Exercise directions> Give back the records below exactly, omitting the pictures.

The data>
>>>

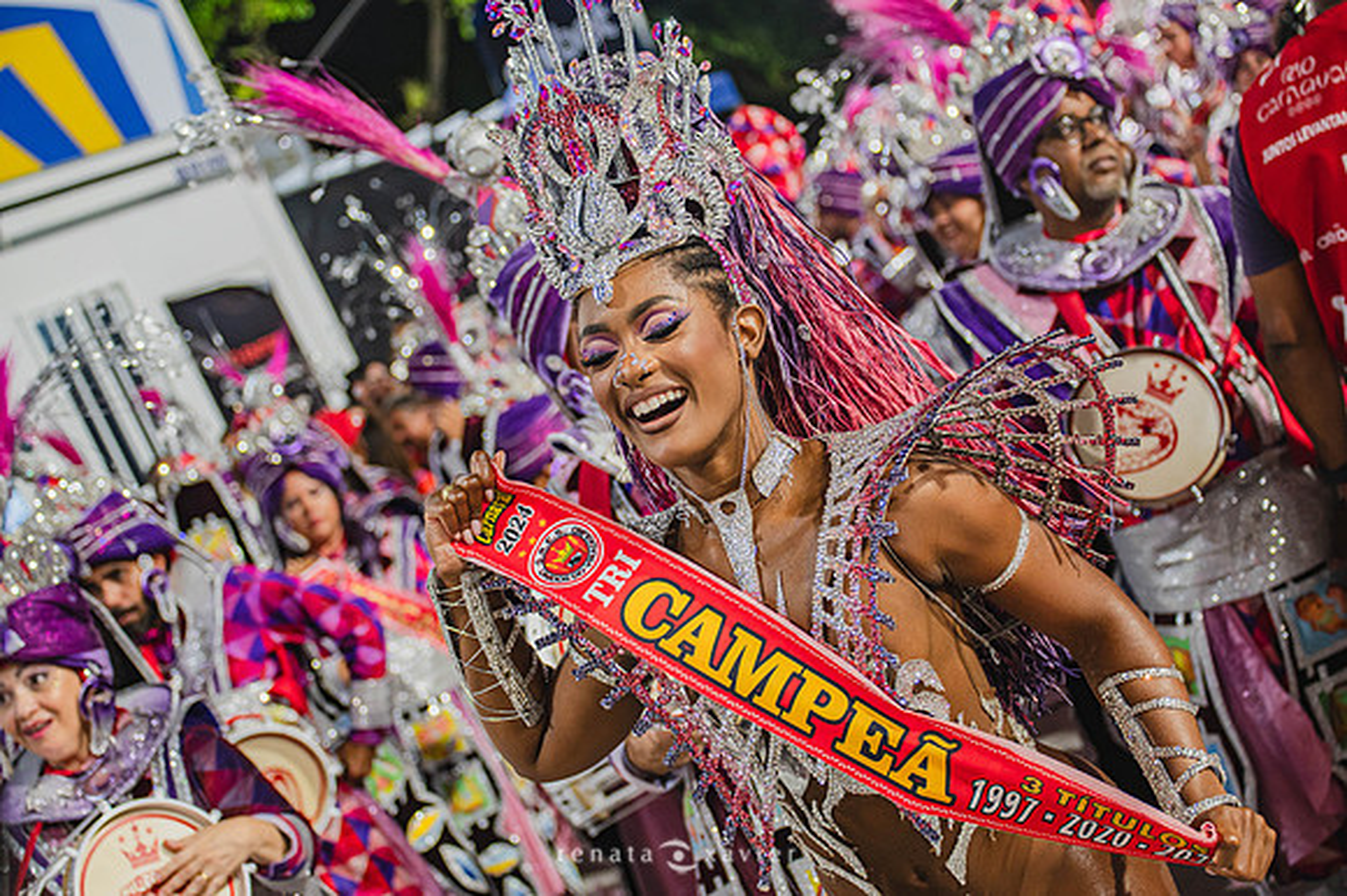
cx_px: 674
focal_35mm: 70
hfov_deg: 28.9
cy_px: 448
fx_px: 2618
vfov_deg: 19.4
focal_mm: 70
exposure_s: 1/160
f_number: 4.5
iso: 2500
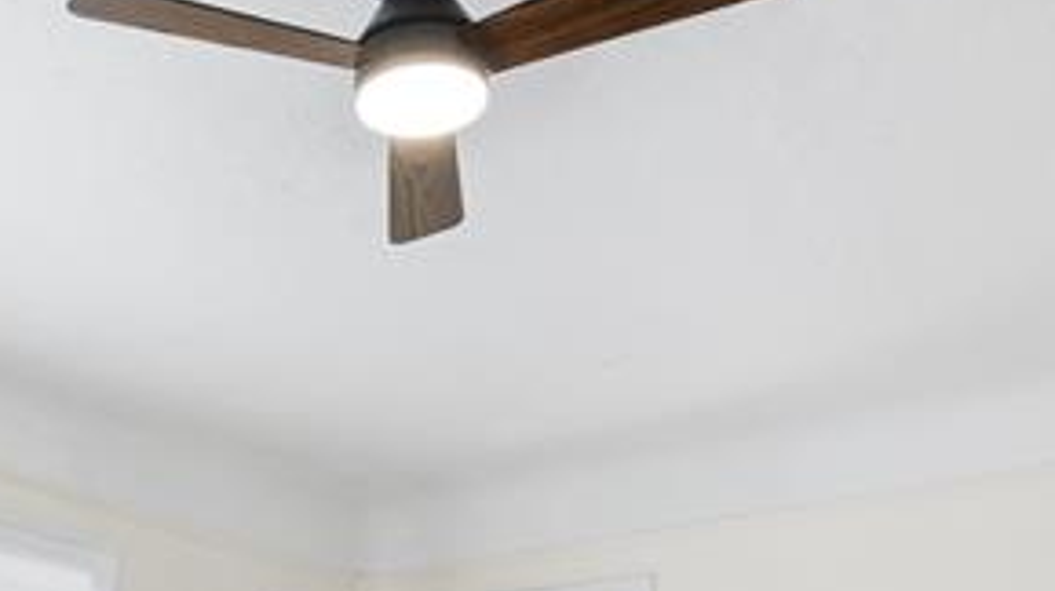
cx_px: 310
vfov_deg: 18.1
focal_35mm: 52
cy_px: 1071
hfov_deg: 39.2
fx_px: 1453
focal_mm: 14
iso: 100
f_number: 11
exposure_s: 1/5
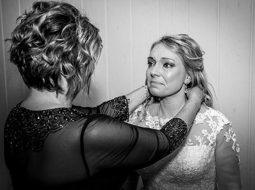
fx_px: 344
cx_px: 164
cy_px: 72
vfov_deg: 30.8
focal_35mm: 47
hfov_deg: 40.3
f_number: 2.8
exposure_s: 1/50
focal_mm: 27
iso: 100
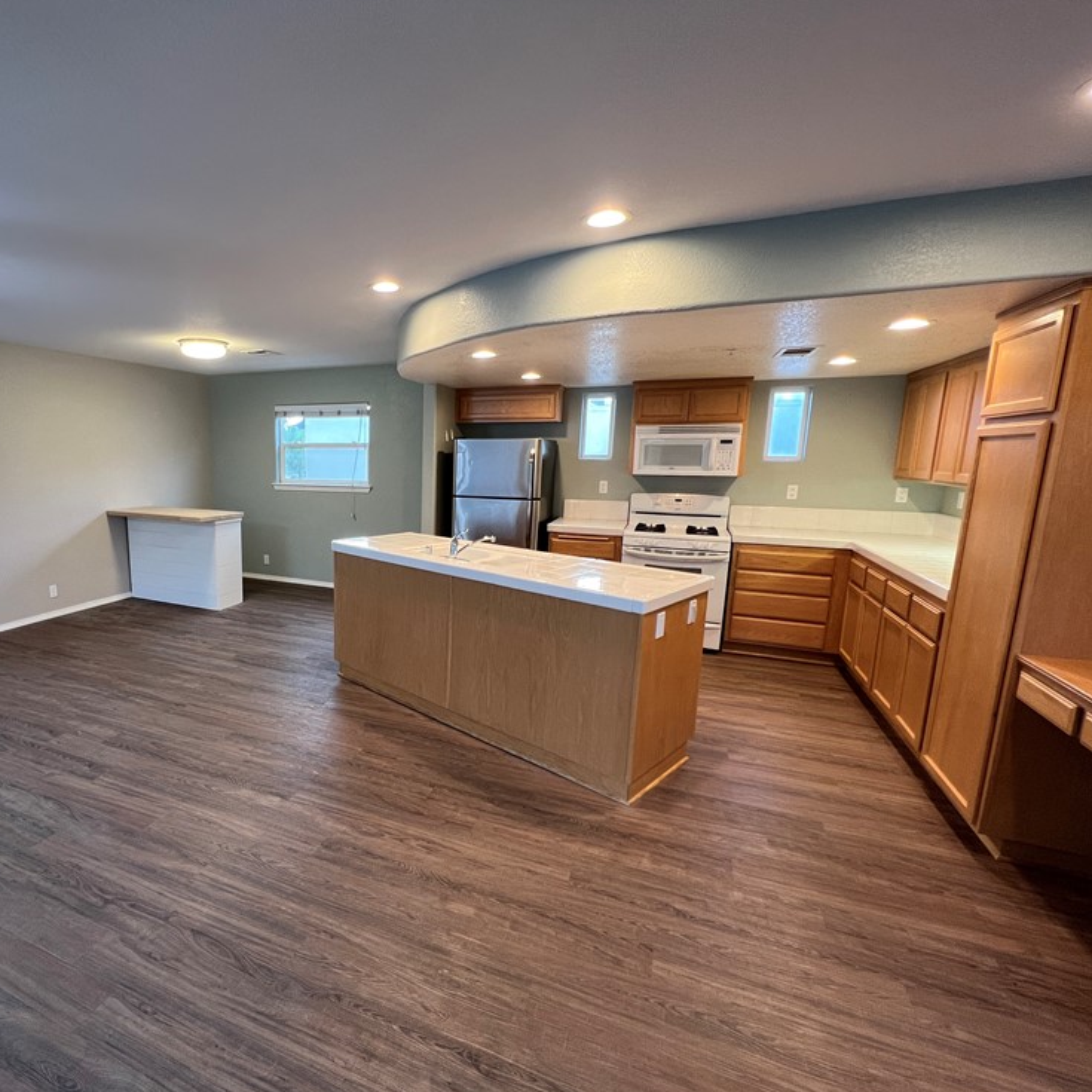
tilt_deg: -10.1
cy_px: 560
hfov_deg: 84.9
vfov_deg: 87.4
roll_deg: -0.5
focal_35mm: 16
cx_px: 380
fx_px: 571
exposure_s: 1/60
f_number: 1.8
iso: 160
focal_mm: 1.57
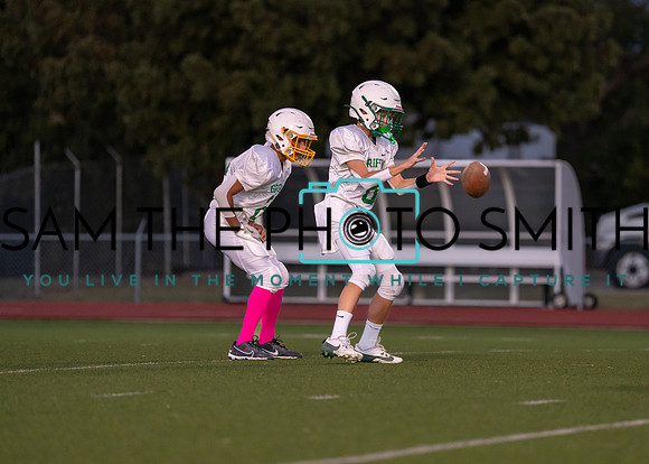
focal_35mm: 268
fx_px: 4944
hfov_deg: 7.5
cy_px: 198
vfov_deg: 5.4
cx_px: 400
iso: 2500
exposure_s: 1/1000
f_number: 2.8
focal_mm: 200
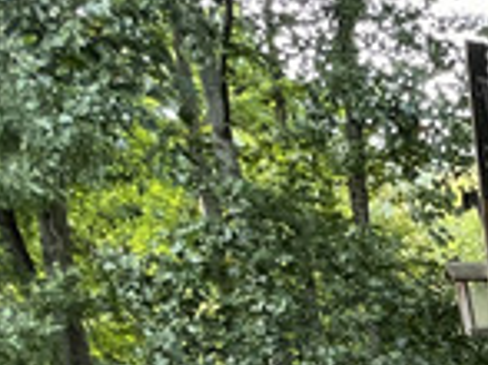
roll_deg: -1.8
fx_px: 831
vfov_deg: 18.3
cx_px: 908
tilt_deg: -24.5
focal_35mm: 59
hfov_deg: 20.7
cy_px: 694
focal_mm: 1.57
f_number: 1.8
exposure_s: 1/99
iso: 80
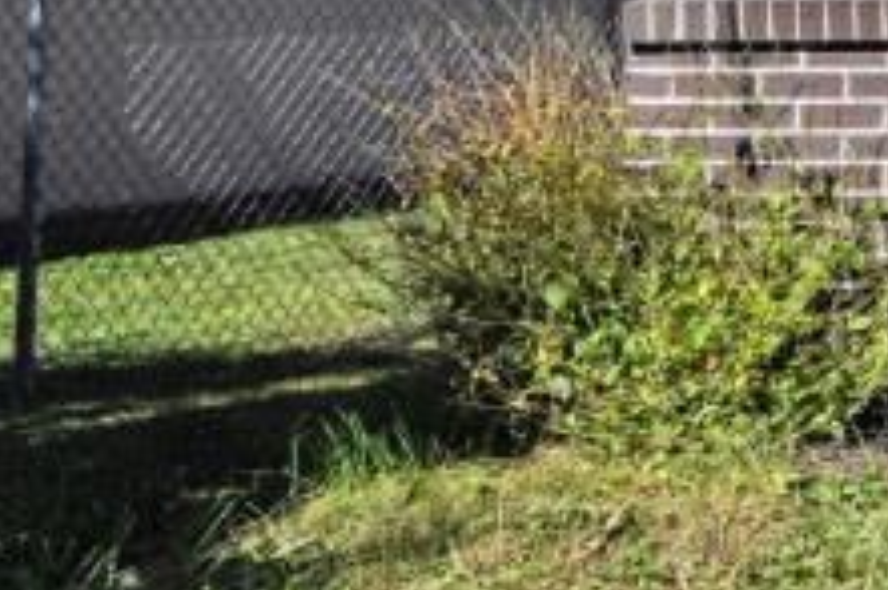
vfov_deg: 12.2
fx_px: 2598
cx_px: 2270
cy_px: -385
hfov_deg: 13.1
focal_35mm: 105
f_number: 8
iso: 100
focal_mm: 15.5
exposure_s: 1/500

<<<

Solution for this task>
cx_px: 674
focal_35mm: 70
hfov_deg: 28.9
cy_px: 448
fx_px: 2618
vfov_deg: 19.4
focal_mm: 70
exposure_s: 1/160
f_number: 4.5
iso: 2500
cx_px: 310
vfov_deg: 18.1
focal_35mm: 52
cy_px: 1071
hfov_deg: 39.2
fx_px: 1453
focal_mm: 14
iso: 100
f_number: 11
exposure_s: 1/5
fx_px: 344
cx_px: 164
cy_px: 72
vfov_deg: 30.8
focal_35mm: 47
hfov_deg: 40.3
f_number: 2.8
exposure_s: 1/50
focal_mm: 27
iso: 100
tilt_deg: -10.1
cy_px: 560
hfov_deg: 84.9
vfov_deg: 87.4
roll_deg: -0.5
focal_35mm: 16
cx_px: 380
fx_px: 571
exposure_s: 1/60
f_number: 1.8
iso: 160
focal_mm: 1.57
focal_35mm: 268
fx_px: 4944
hfov_deg: 7.5
cy_px: 198
vfov_deg: 5.4
cx_px: 400
iso: 2500
exposure_s: 1/1000
f_number: 2.8
focal_mm: 200
roll_deg: -1.8
fx_px: 831
vfov_deg: 18.3
cx_px: 908
tilt_deg: -24.5
focal_35mm: 59
hfov_deg: 20.7
cy_px: 694
focal_mm: 1.57
f_number: 1.8
exposure_s: 1/99
iso: 80
vfov_deg: 12.2
fx_px: 2598
cx_px: 2270
cy_px: -385
hfov_deg: 13.1
focal_35mm: 105
f_number: 8
iso: 100
focal_mm: 15.5
exposure_s: 1/500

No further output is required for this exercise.